[Opening Given data section]

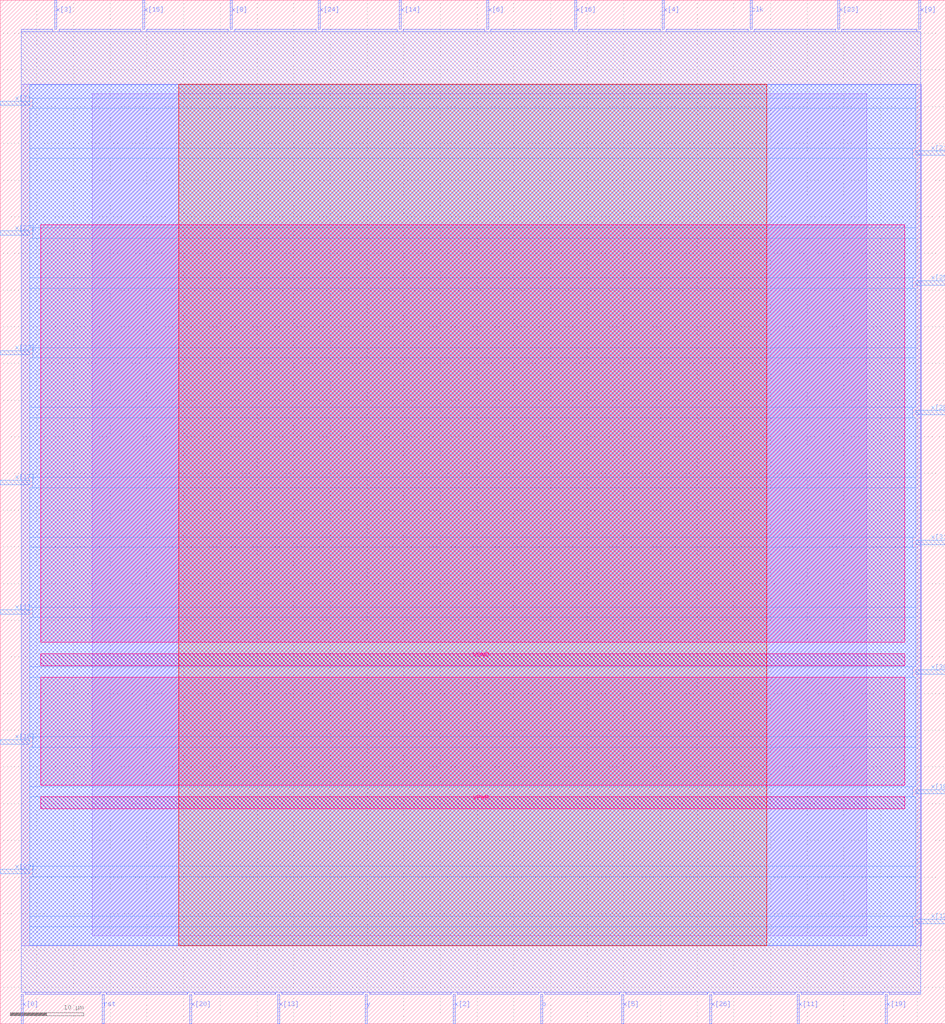
<source format=lef>
VERSION 5.7 ;
  NOWIREEXTENSIONATPIN ON ;
  DIVIDERCHAR "/" ;
  BUSBITCHARS "[]" ;
MACRO spm
  CLASS BLOCK ;
  FOREIGN spm ;
  ORIGIN 0.000 0.000 ;
  SIZE 128.805 BY 139.525 ;
  PIN clk
    DIRECTION INPUT ;
    PORT
      LAYER met2 ;
        RECT 102.210 135.525 102.490 139.525 ;
    END
  END clk
  PIN p
    DIRECTION OUTPUT TRISTATE ;
    PORT
      LAYER met2 ;
        RECT 73.690 0.000 73.970 4.000 ;
    END
  END p
  PIN rst
    DIRECTION INPUT ;
    PORT
      LAYER met2 ;
        RECT 13.890 0.000 14.170 4.000 ;
    END
  END rst
  PIN x[0]
    DIRECTION INPUT ;
    PORT
      LAYER met2 ;
        RECT 2.850 0.000 3.130 4.000 ;
    END
  END x[0]
  PIN x[10]
    DIRECTION INPUT ;
    PORT
      LAYER met3 ;
        RECT 0.000 38.120 4.000 38.720 ;
    END
  END x[10]
  PIN x[11]
    DIRECTION INPUT ;
    PORT
      LAYER met2 ;
        RECT 108.650 0.000 108.930 4.000 ;
    END
  END x[11]
  PIN x[12]
    DIRECTION INPUT ;
    PORT
      LAYER met3 ;
        RECT 124.805 13.640 128.805 14.240 ;
    END
  END x[12]
  PIN x[13]
    DIRECTION INPUT ;
    PORT
      LAYER met2 ;
        RECT 37.810 0.000 38.090 4.000 ;
    END
  END x[13]
  PIN x[14]
    DIRECTION INPUT ;
    PORT
      LAYER met2 ;
        RECT 54.370 135.525 54.650 139.525 ;
    END
  END x[14]
  PIN x[15]
    DIRECTION INPUT ;
    PORT
      LAYER met2 ;
        RECT 19.410 135.525 19.690 139.525 ;
    END
  END x[15]
  PIN x[16]
    DIRECTION INPUT ;
    PORT
      LAYER met2 ;
        RECT 78.290 135.525 78.570 139.525 ;
    END
  END x[16]
  PIN x[17]
    DIRECTION INPUT ;
    PORT
      LAYER met3 ;
        RECT 0.000 73.480 4.000 74.080 ;
    END
  END x[17]
  PIN x[18]
    DIRECTION INPUT ;
    PORT
      LAYER met3 ;
        RECT 124.805 31.320 128.805 31.920 ;
    END
  END x[18]
  PIN x[19]
    DIRECTION INPUT ;
    PORT
      LAYER met2 ;
        RECT 120.610 0.000 120.890 4.000 ;
    END
  END x[19]
  PIN x[1]
    DIRECTION INPUT ;
    PORT
      LAYER met3 ;
        RECT 0.000 55.800 4.000 56.400 ;
    END
  END x[1]
  PIN x[20]
    DIRECTION INPUT ;
    PORT
      LAYER met2 ;
        RECT 25.850 0.000 26.130 4.000 ;
    END
  END x[20]
  PIN x[21]
    DIRECTION INPUT ;
    PORT
      LAYER met3 ;
        RECT 124.805 118.360 128.805 118.960 ;
    END
  END x[21]
  PIN x[22]
    DIRECTION INPUT ;
    PORT
      LAYER met3 ;
        RECT 0.000 91.160 4.000 91.760 ;
    END
  END x[22]
  PIN x[23]
    DIRECTION INPUT ;
    PORT
      LAYER met2 ;
        RECT 114.170 135.525 114.450 139.525 ;
    END
  END x[23]
  PIN x[24]
    DIRECTION INPUT ;
    PORT
      LAYER met2 ;
        RECT 43.330 135.525 43.610 139.525 ;
    END
  END x[24]
  PIN x[25]
    DIRECTION INPUT ;
    PORT
      LAYER met3 ;
        RECT 124.805 100.680 128.805 101.280 ;
    END
  END x[25]
  PIN x[26]
    DIRECTION INPUT ;
    PORT
      LAYER met2 ;
        RECT 96.690 0.000 96.970 4.000 ;
    END
  END x[26]
  PIN x[27]
    DIRECTION INPUT ;
    PORT
      LAYER met3 ;
        RECT 0.000 107.480 4.000 108.080 ;
    END
  END x[27]
  PIN x[28]
    DIRECTION INPUT ;
    PORT
      LAYER met3 ;
        RECT 124.805 83.000 128.805 83.600 ;
    END
  END x[28]
  PIN x[29]
    DIRECTION INPUT ;
    PORT
      LAYER met3 ;
        RECT 0.000 20.440 4.000 21.040 ;
    END
  END x[29]
  PIN x[2]
    DIRECTION INPUT ;
    PORT
      LAYER met2 ;
        RECT 61.730 0.000 62.010 4.000 ;
    END
  END x[2]
  PIN x[30]
    DIRECTION INPUT ;
    PORT
      LAYER met3 ;
        RECT 124.805 47.640 128.805 48.240 ;
    END
  END x[30]
  PIN x[31]
    DIRECTION INPUT ;
    PORT
      LAYER met3 ;
        RECT 124.805 65.320 128.805 65.920 ;
    END
  END x[31]
  PIN x[3]
    DIRECTION INPUT ;
    PORT
      LAYER met2 ;
        RECT 7.450 135.525 7.730 139.525 ;
    END
  END x[3]
  PIN x[4]
    DIRECTION INPUT ;
    PORT
      LAYER met2 ;
        RECT 90.250 135.525 90.530 139.525 ;
    END
  END x[4]
  PIN x[5]
    DIRECTION INPUT ;
    PORT
      LAYER met2 ;
        RECT 84.730 0.000 85.010 4.000 ;
    END
  END x[5]
  PIN x[6]
    DIRECTION INPUT ;
    PORT
      LAYER met2 ;
        RECT 66.330 135.525 66.610 139.525 ;
    END
  END x[6]
  PIN x[7]
    DIRECTION INPUT ;
    PORT
      LAYER met3 ;
        RECT 0.000 125.160 4.000 125.760 ;
    END
  END x[7]
  PIN x[8]
    DIRECTION INPUT ;
    PORT
      LAYER met2 ;
        RECT 31.370 135.525 31.650 139.525 ;
    END
  END x[8]
  PIN x[9]
    DIRECTION INPUT ;
    PORT
      LAYER met2 ;
        RECT 125.210 135.525 125.490 139.525 ;
    END
  END x[9]
  PIN y
    DIRECTION INPUT ;
    PORT
      LAYER met2 ;
        RECT 49.770 0.000 50.050 4.000 ;
    END
  END y
  PIN VPWR
    DIRECTION INPUT ;
    USE POWER ;
    PORT
      LAYER met5 ;
        RECT 5.520 29.335 123.280 30.935 ;
    END
  END VPWR
  PIN VGND
    DIRECTION INPUT ;
    USE GROUND ;
    PORT
      LAYER met5 ;
        RECT 5.520 48.825 123.280 50.425 ;
    END
  END VGND
  OBS
      LAYER li1 ;
        RECT 12.565 11.985 118.075 126.735 ;
      LAYER met1 ;
        RECT 2.830 10.640 125.510 128.080 ;
      LAYER met2 ;
        RECT 2.860 135.245 7.170 135.525 ;
        RECT 8.010 135.245 19.130 135.525 ;
        RECT 19.970 135.245 31.090 135.525 ;
        RECT 31.930 135.245 43.050 135.525 ;
        RECT 43.890 135.245 54.090 135.525 ;
        RECT 54.930 135.245 66.050 135.525 ;
        RECT 66.890 135.245 78.010 135.525 ;
        RECT 78.850 135.245 89.970 135.525 ;
        RECT 90.810 135.245 101.930 135.525 ;
        RECT 102.770 135.245 113.890 135.525 ;
        RECT 114.730 135.245 124.930 135.525 ;
        RECT 2.860 4.280 125.480 135.245 ;
        RECT 3.410 4.000 13.610 4.280 ;
        RECT 14.450 4.000 25.570 4.280 ;
        RECT 26.410 4.000 37.530 4.280 ;
        RECT 38.370 4.000 49.490 4.280 ;
        RECT 50.330 4.000 61.450 4.280 ;
        RECT 62.290 4.000 73.410 4.280 ;
        RECT 74.250 4.000 84.450 4.280 ;
        RECT 85.290 4.000 96.410 4.280 ;
        RECT 97.250 4.000 108.370 4.280 ;
        RECT 109.210 4.000 120.330 4.280 ;
        RECT 121.170 4.000 125.480 4.280 ;
      LAYER met3 ;
        RECT 4.000 126.160 124.805 128.005 ;
        RECT 4.400 124.760 124.805 126.160 ;
        RECT 4.000 119.360 124.805 124.760 ;
        RECT 4.000 117.960 124.405 119.360 ;
        RECT 4.000 108.480 124.805 117.960 ;
        RECT 4.400 107.080 124.805 108.480 ;
        RECT 4.000 101.680 124.805 107.080 ;
        RECT 4.000 100.280 124.405 101.680 ;
        RECT 4.000 92.160 124.805 100.280 ;
        RECT 4.400 90.760 124.805 92.160 ;
        RECT 4.000 84.000 124.805 90.760 ;
        RECT 4.000 82.600 124.405 84.000 ;
        RECT 4.000 74.480 124.805 82.600 ;
        RECT 4.400 73.080 124.805 74.480 ;
        RECT 4.000 66.320 124.805 73.080 ;
        RECT 4.000 64.920 124.405 66.320 ;
        RECT 4.000 56.800 124.805 64.920 ;
        RECT 4.400 55.400 124.805 56.800 ;
        RECT 4.000 48.640 124.805 55.400 ;
        RECT 4.000 47.240 124.405 48.640 ;
        RECT 4.000 39.120 124.805 47.240 ;
        RECT 4.400 37.720 124.805 39.120 ;
        RECT 4.000 32.320 124.805 37.720 ;
        RECT 4.000 30.920 124.405 32.320 ;
        RECT 4.000 21.440 124.805 30.920 ;
        RECT 4.400 20.040 124.805 21.440 ;
        RECT 4.000 14.640 124.805 20.040 ;
        RECT 4.000 13.240 124.405 14.640 ;
        RECT 4.000 10.715 124.805 13.240 ;
      LAYER met4 ;
        RECT 24.345 10.640 104.450 128.080 ;
      LAYER met5 ;
        RECT 5.520 52.025 123.280 108.905 ;
        RECT 5.520 32.535 123.280 47.225 ;
  END
END spm
END LIBRARY


</source>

[Closing Given data section]

### Task prompt
Word for word, restate the lines above from the line containing "RECT 4.400 124.760 124.805 126.160 ;" through the line containing "RECT 4.000 92.160 124.805 100.280 ;", with both included and nothing else.

### Output for this task
        RECT 4.400 124.760 124.805 126.160 ;
        RECT 4.000 119.360 124.805 124.760 ;
        RECT 4.000 117.960 124.405 119.360 ;
        RECT 4.000 108.480 124.805 117.960 ;
        RECT 4.400 107.080 124.805 108.480 ;
        RECT 4.000 101.680 124.805 107.080 ;
        RECT 4.000 100.280 124.405 101.680 ;
        RECT 4.000 92.160 124.805 100.280 ;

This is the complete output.